Gehen wir zurück bis zu der Botschaft, die Garcia am Abend seines Todes erhielt. Wir können die Auffassung Baynes’, als seien die zwei Bediensteten Garcias in die Mordsache verstrickt, gleich von vornherein ausschalten. Der Richtigkeitsbeweis dafür liegt darin, daß Garcia es war, der seines ›Freundes‹ Scott Eccles Anwesenheit in der Villa herbeiführte, was nur zum Zwecke eines Alibis geschehen sein kann. Also war es Garcia, der etwas im Schilde führte, und zwar allem Anschein nach etwas Verbrecherisches, das er für eben die Nacht plante, wo er dann seinen Tod fand. Ich sage, er hatte etwas Verbrecherisches im Sinn, denn nur ein Mann mit einem verbrecherischen Vorhaben wünscht ein Alibi aufzustellen. Wer hat nun aller Wahrscheinlichkeit nach den Todesstreich gegen Garcia geführt? Sicher die Person, gegen die Garcias verbrecherischer Anschlag sich richtete. So weit scheinen wir auf festem Grund zu stehen.
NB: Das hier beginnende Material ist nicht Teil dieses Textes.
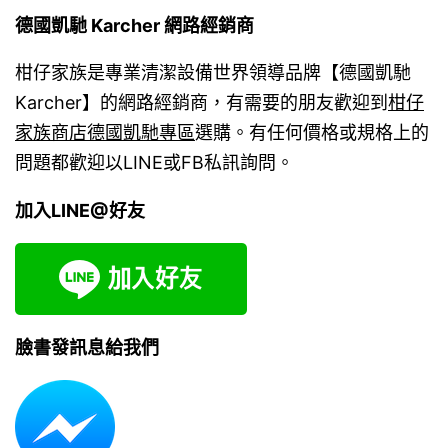
德國凱馳 Karcher 網路經銷商
柑仔家族是專業清潔設備世界領導品牌【德國凱馳
Karcher】的網路經銷商，有需要的朋友歡迎到
柑仔
家族商店德國凱馳專區
選購。有任何價格或規格上的
問題都歡迎以LINE或FB私訊詢問。
加入LINE@好友
臉書發訊息給我們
Wir können nun die Ursache dafür erkennen, daß Garcias ganzer Haushalt verschwunden ist. Sie waren alle Verbündete zu demselben uns unbekannten verbrecherischen Zweck. Sobald die Tat ruchbar wurde, würde die Zeugenschaft Scott Eccles jeden Verdacht von Garcia abgelenkt haben – wenn Garcia zurückkehrte. Aber es handelte sich hier um ein gefahrvolles Unternehmen, und wenn Garcia innerhalb einer gewissen Zeit nicht wiederkam, wurde es wahrscheinlich, daß er sein eigenes Leben hatte opfern müssen. Für diesen Fall war daher verabredet worden, daß seine zwei Leute sich an einen im voraus hierzu eingerichteten Ort begaben, wo sie vor der Verfolgung sicher waren und von wo aus sie später ihre Sache erneut versuchen konnten. Das dürfte alle Tatsachen erklären, denke ich.«
Das ganze verworrene Gewebe schien sich auf einmal vor meinen Augen klar auszubreiten. Wie immer wunderte ich mich, daß ich die Zusammenhänge nicht früher, von selber, erkannt hatte.